November deadness
Returned to Ireland after more than half a century in New Zealand, he stared out into the damp night air. “I find this time of year difficult, the darkness and the rain. Spring and summer are beautiful, but this . . .” He shrugged. His words recalled a similar conversation with another man, now twenty-five years ago.

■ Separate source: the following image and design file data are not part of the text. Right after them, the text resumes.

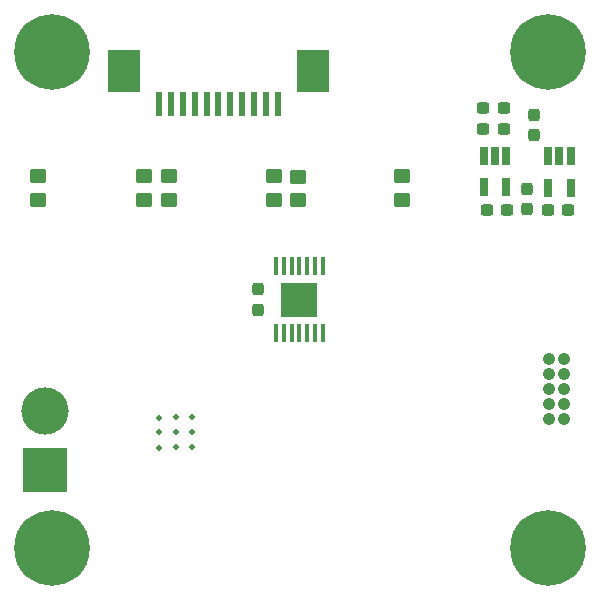
<source format=gbs>
%TF.GenerationSoftware,KiCad,Pcbnew,8.0.4-8.0.4-0~ubuntu22.04.1*%
%TF.CreationDate,2024-08-14T23:11:35+09:00*%
%TF.ProjectId,motor_driver,6d6f746f-725f-4647-9269-7665722e6b69,rev?*%
%TF.SameCoordinates,Original*%
%TF.FileFunction,Soldermask,Bot*%
%TF.FilePolarity,Negative*%
%FSLAX46Y46*%
G04 Gerber Fmt 4.6, Leading zero omitted, Abs format (unit mm)*
G04 Created by KiCad (PCBNEW 8.0.4-8.0.4-0~ubuntu22.04.1) date 2024-08-14 23:11:35*
%MOMM*%
%LPD*%
G01*
G04 APERTURE LIST*
G04 Aperture macros list*
%AMRoundRect*
0 Rectangle with rounded corners*
0 $1 Rounding radius*
0 $2 $3 $4 $5 $6 $7 $8 $9 X,Y pos of 4 corners*
0 Add a 4 corners polygon primitive as box body*
4,1,4,$2,$3,$4,$5,$6,$7,$8,$9,$2,$3,0*
0 Add four circle primitives for the rounded corners*
1,1,$1+$1,$2,$3*
1,1,$1+$1,$4,$5*
1,1,$1+$1,$6,$7*
1,1,$1+$1,$8,$9*
0 Add four rect primitives between the rounded corners*
20,1,$1+$1,$2,$3,$4,$5,0*
20,1,$1+$1,$4,$5,$6,$7,0*
20,1,$1+$1,$6,$7,$8,$9,0*
20,1,$1+$1,$8,$9,$2,$3,0*%
G04 Aperture macros list end*
%ADD10C,3.600000*%
%ADD11C,6.400000*%
%ADD12R,3.800000X3.800000*%
%ADD13C,4.000000*%
%ADD14C,1.070000*%
%ADD15C,0.508000*%
%ADD16RoundRect,0.250000X0.450000X-0.350000X0.450000X0.350000X-0.450000X0.350000X-0.450000X-0.350000X0*%
%ADD17RoundRect,0.237500X0.237500X-0.300000X0.237500X0.300000X-0.237500X0.300000X-0.237500X-0.300000X0*%
%ADD18RoundRect,0.237500X-0.300000X-0.237500X0.300000X-0.237500X0.300000X0.237500X-0.300000X0.237500X0*%
%ADD19RoundRect,0.250000X-0.450000X0.350000X-0.450000X-0.350000X0.450000X-0.350000X0.450000X0.350000X0*%
%ADD20R,0.610000X2.000000*%
%ADD21R,2.680000X3.600000*%
%ADD22R,3.100000X3.000000*%
%ADD23RoundRect,0.100000X-0.100000X0.687500X-0.100000X-0.687500X0.100000X-0.687500X0.100000X0.687500X0*%
%ADD24RoundRect,0.237500X-0.237500X0.300000X-0.237500X-0.300000X0.237500X-0.300000X0.237500X0.300000X0*%
%ADD25R,0.650000X1.560000*%
G04 APERTURE END LIST*
D10*
%TO.C,H1*%
X94524000Y-79310400D03*
D11*
X94524000Y-79310400D03*
%TD*%
D12*
%TO.C,J1*%
X93960000Y-114740000D03*
D13*
X93960000Y-109740000D03*
%TD*%
D10*
%TO.C,H3*%
X136524000Y-79310400D03*
D11*
X136524000Y-79310400D03*
%TD*%
D14*
%TO.C,J3*%
X136620000Y-105320000D03*
X137890000Y-105320000D03*
X136620000Y-106590000D03*
X137890000Y-106590000D03*
X136620000Y-107860000D03*
X137890000Y-107860000D03*
X136620000Y-109130000D03*
X137890000Y-109130000D03*
X136620000Y-110400000D03*
X137890000Y-110400000D03*
%TD*%
D10*
%TO.C,H4*%
X136524000Y-121310400D03*
D11*
X136524000Y-121310400D03*
%TD*%
D10*
%TO.C,H2*%
X94524000Y-121310400D03*
D11*
X94524000Y-121310400D03*
%TD*%
D15*
%TO.C,U1*%
X106400000Y-110245000D03*
X104975000Y-110255000D03*
X103575000Y-110270000D03*
X106400000Y-111520000D03*
X103575000Y-111520000D03*
X104975000Y-111525000D03*
X106400000Y-112795000D03*
X104975000Y-112795000D03*
X103575000Y-112820000D03*
%TD*%
D16*
%TO.C,R1*%
X115306400Y-91866400D03*
X115306400Y-89866400D03*
%TD*%
D17*
%TO.C,C15*%
X135295600Y-86388100D03*
X135295600Y-84663100D03*
%TD*%
D18*
%TO.C,C14*%
X131029500Y-85830400D03*
X132754500Y-85830400D03*
%TD*%
D19*
%TO.C,R9*%
X102345200Y-89837600D03*
X102345200Y-91837600D03*
%TD*%
D18*
%TO.C,C17*%
X131334300Y-92688400D03*
X133059300Y-92688400D03*
%TD*%
D16*
%TO.C,R2*%
X104423800Y-91840600D03*
X104423800Y-89840600D03*
%TD*%
%TO.C,R3*%
X93309600Y-91836420D03*
X93309600Y-89836420D03*
%TD*%
D20*
%TO.C,J2*%
X103610400Y-83753600D03*
X104610400Y-83753600D03*
X105610400Y-83753600D03*
X106610400Y-83753600D03*
X107610400Y-83753600D03*
X108610400Y-83753600D03*
X109610400Y-83753600D03*
X110610400Y-83753600D03*
X111610400Y-83753600D03*
X112610400Y-83753600D03*
X113610400Y-83753600D03*
D21*
X100620400Y-80953600D03*
X116600400Y-80953600D03*
%TD*%
D19*
%TO.C,R7*%
X124122100Y-89851200D03*
X124122100Y-91851200D03*
%TD*%
D22*
%TO.C,U2*%
X115468400Y-100279200D03*
D23*
X113518400Y-97416700D03*
X114168400Y-97416700D03*
X114818400Y-97416700D03*
X115468400Y-97416700D03*
X116118400Y-97416700D03*
X116768400Y-97416700D03*
X117418400Y-97416700D03*
X117418400Y-103141700D03*
X116768400Y-103141700D03*
X116118400Y-103141700D03*
X115468400Y-103141700D03*
X114818400Y-103141700D03*
X114168400Y-103141700D03*
X113518400Y-103141700D03*
%TD*%
D24*
%TO.C,C16*%
X134736800Y-90911500D03*
X134736800Y-92636500D03*
%TD*%
D25*
%TO.C,U3*%
X136530000Y-88138000D03*
X137480000Y-88138000D03*
X138430000Y-88138000D03*
X138430000Y-90838000D03*
X136530000Y-90838000D03*
%TD*%
D19*
%TO.C,R8*%
X113313800Y-89840600D03*
X113313800Y-91840600D03*
%TD*%
D25*
%TO.C,U4*%
X131094400Y-88087200D03*
X132044400Y-88087200D03*
X132994400Y-88087200D03*
X132994400Y-90787200D03*
X131094400Y-90787200D03*
%TD*%
D18*
%TO.C,C18*%
X136515900Y-92739200D03*
X138240900Y-92739200D03*
%TD*%
D24*
%TO.C,C5*%
X111930000Y-99405000D03*
X111930000Y-101130000D03*
%TD*%
D18*
%TO.C,C13*%
X131043600Y-84095600D03*
X132768600Y-84095600D03*
%TD*%
M02*

</source>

I had called at his home before and got no answer. Being afflicted with a guilty conscience, I tried again, though it took three months to do so. Stories of the man’s temper and rough tongue filled me with trepidation about returning. Again, there was no answer. With relief, I turned from the door and headed down a driveway that had once been the track bed of a railway. Reaching the entrance gates, which had once been level crossing gates, I met a car swinging around the corner. The driver wound down his window with vigour. “Who are you?”
“I’m the new Rector”.
“What do you want?”
“Nothing. I was just calling to see how you were”.

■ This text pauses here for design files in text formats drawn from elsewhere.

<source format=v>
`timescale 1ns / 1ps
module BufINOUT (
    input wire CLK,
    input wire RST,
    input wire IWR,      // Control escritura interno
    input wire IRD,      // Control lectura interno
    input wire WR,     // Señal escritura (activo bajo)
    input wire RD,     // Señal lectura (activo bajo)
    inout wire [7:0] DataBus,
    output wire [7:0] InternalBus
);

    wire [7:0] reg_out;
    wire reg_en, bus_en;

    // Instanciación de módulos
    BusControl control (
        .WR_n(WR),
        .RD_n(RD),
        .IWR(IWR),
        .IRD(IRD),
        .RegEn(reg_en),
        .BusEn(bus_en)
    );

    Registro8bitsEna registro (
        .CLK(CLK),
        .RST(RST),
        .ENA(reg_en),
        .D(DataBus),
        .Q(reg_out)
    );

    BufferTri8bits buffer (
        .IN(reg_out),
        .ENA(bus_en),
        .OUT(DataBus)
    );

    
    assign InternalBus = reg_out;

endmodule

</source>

“None of your b_____ business”.
“OK”.
“You’d better come in for a drink”.
We went into his very compact home. “Sit down there!”, he barked.
I sat while he raged about life and the world in general. “You’ll have to drink this. It’s all I have”. He handed me a glass of blackberry wine.

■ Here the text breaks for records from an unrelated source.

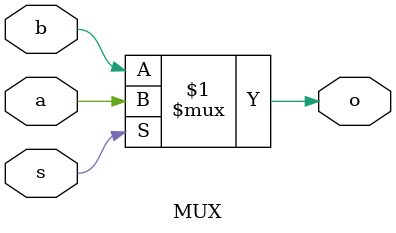
<source format=v>
`timescale 1ns / 1ps


module MUX(
    input a,//input 0
    input b,//input 1
    input s,//selection
    output o //output
    );
    
    assign o = (s)? a: b;
endmodule

</source>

“I make this myself, 350 gallons a year”.
I must have misheard. “Sorry”, I said, “how much?”
“350 gallons. Do you not listen when people talk to you? Of course, I give some of it away”.
Doing quick mental arithmetic; he could give away seven-eighths of it and still have enough left over to drink a pint of it almost every day. I wondered if he was ever safe to drive. I did not venture further questions. The occasional nod and “Yes” was sufficient to accompany him in his discourse on the stupidity of everyone with whom he had ever had dealings, which at least diverted attention from my glass.
Suddenly, he stopped. “I hate this time of year”.
“Didn’t they used to call it the month of the dead?”
“Did they? If they did, they were right.”
It was the first Monday in November. He pondered some thought deep in his mind.
It seemed an opportune moment to make my excuses and leave before the maudlin mood brought on one of the tempers for which he was notorious.
“Will you not have another glass of wine?”
“Thank you”, I said, “but I must go”.
The parting included a tour of his workshop, an old engine shed twice the size of his home. There were many more memories recalled as he wandered around, at times touching machinery as if making some physical contact with the past.
Finally, I headed back down the drive; relieved at having escaped without a mauling and without having to drink more of the potent purple liquid.
It was grey. The sky was grey; the landscape was grey; even the light seemed without life on that November afternoon. The month of the dead, it wouldn’t have been hard to see how the idea arose.